Cardi’s clout has risen significantly in this past year, if the star power of her collaborations is any indicator. Among the features are “Drip” (feat. Migos), “I Like It” (feat. Bad Bunny and J Balvin), and “Ring” (feat. Kehlani).
While Invasion of Privacy features enough typical Cardi songs to establish her style, some of her collaborations explore some variations from the norm. “Best Life” (feat. Chance the Rapper) is interesting because Chance’s style doesn’t seem like it would mesh with Cardi’s, and yet the song works. The two find common ground talking about their recent success. Cardi’s line “I’m gigglin’, can’t let the devil have the last laugh” pulls in some of Chance’s religious imagery, while Chance defends Cardi—“Don’t be mad because she havin’ shit, you had it your whole life.” Other songs, like “Ring” (feat. Kehlani) touch on relationship issues, presenting a gentler Cardi. “Should I call first? I can’t decide / I want to, but a bitch got pride” is an uncharacteristically indecisive line, but its relatability is refreshing, and Kehlani’s voice on the chorus is as angelic as always.
A review of this album wouldn’t be complete without mentioning “I Like It.” Genius calls it the album’s “most danceable song.” Sampling “I Like It Like That” by Pete Rodriguez, another extremely danceable song, “I Like It” features Bad Bunny and J Balvin, respective Latin trap and reggaeton superstars. Cardi’s father is Dominican, and she has done other Spanish songs, namely a Latin trap remix of “Bodak Yellow” featuring Messiah and “La Modelo” in collaboration with Ozuna.
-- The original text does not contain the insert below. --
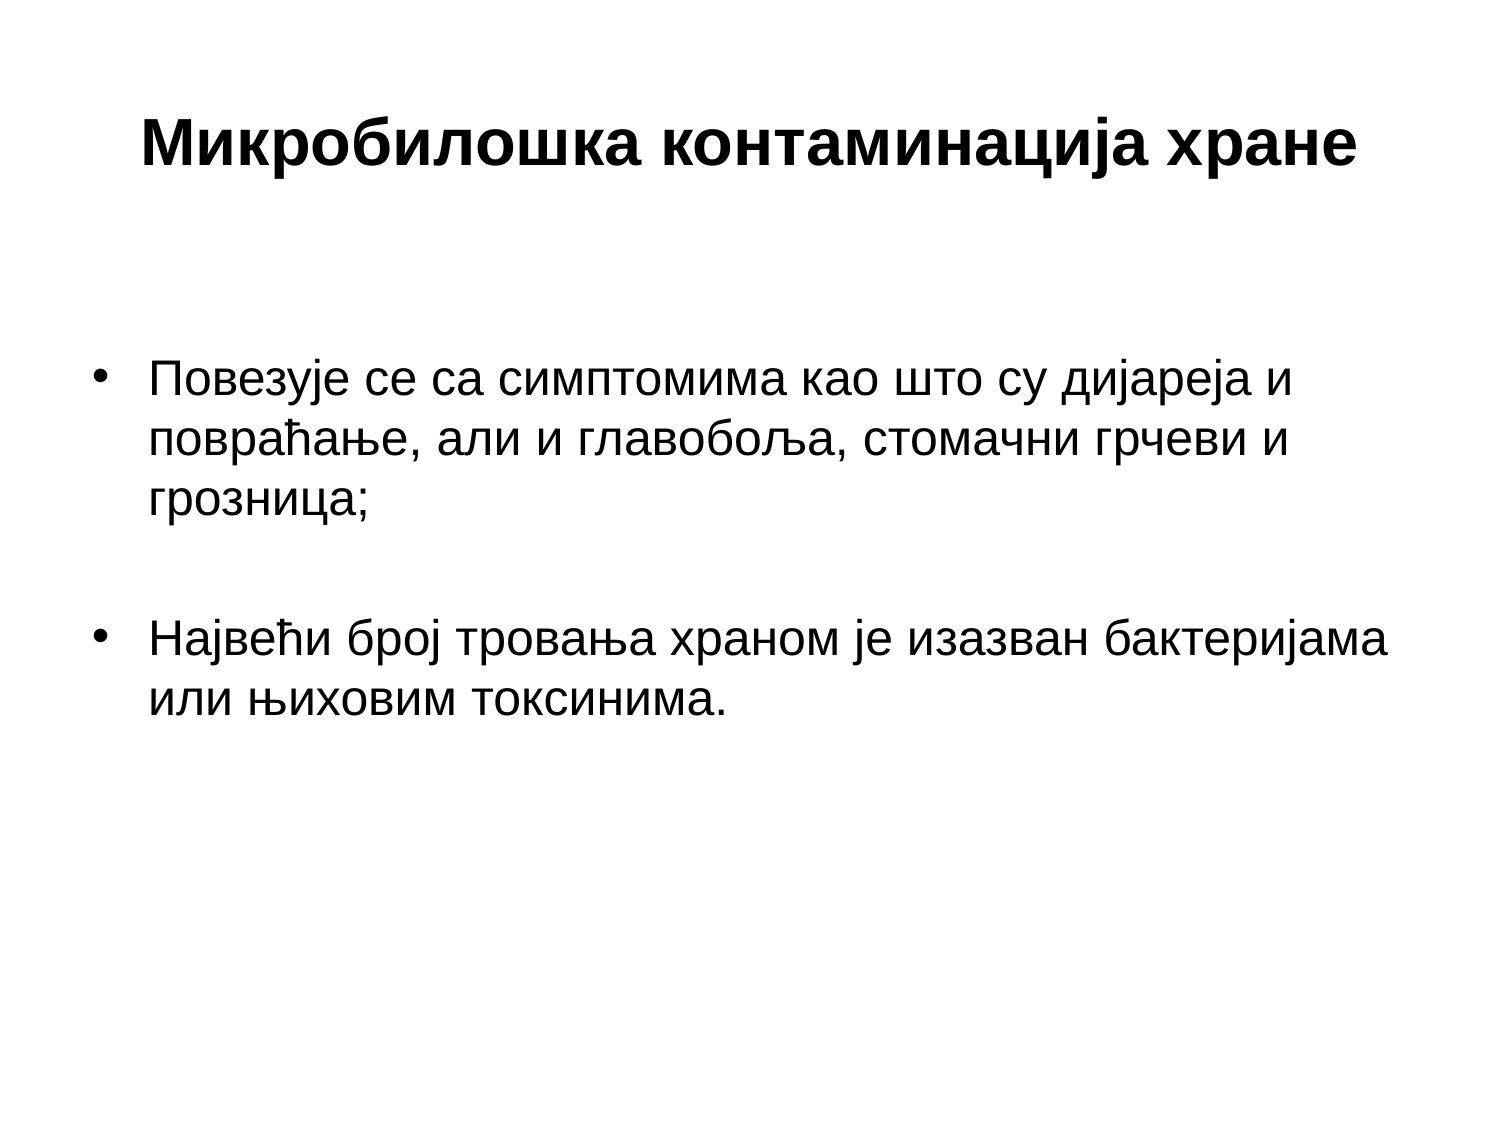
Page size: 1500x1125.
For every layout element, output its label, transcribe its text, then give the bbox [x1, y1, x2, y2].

title Микробилошка контаминација хране [74, 44, 1426, 233]
list Повезује се са симптомима као што су дијареја и повраћање, али и главобоља, стомачни грчеви и грозница; Највећи број тровања храном је изазван бактеријама или њиховим токсинима. [76, 337, 1428, 1082]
Cardi’s Latin music adds dimension to her persona, but “I Like It” is broadly appealing. You don’t have to understand the Spanish verses to dance to the song.
It’s hard to explain why Cardi is so likable. Maybe it’s her realness—one never gets the sense that she’s pretending to be anyone else, and she never apologizes for that, either. Maybe it’s her confidence, which feels so accessible and natural somehow. Maybe it’s the fact that her songs are just good (something that’s debated by those who are put off by her feminism). Maybe we all just love an underdog success story, which is certainly a part of her narrative as a former stripper. Whatever the case, Invasion of Privacy solidifies her status as an artist, rather than a meme.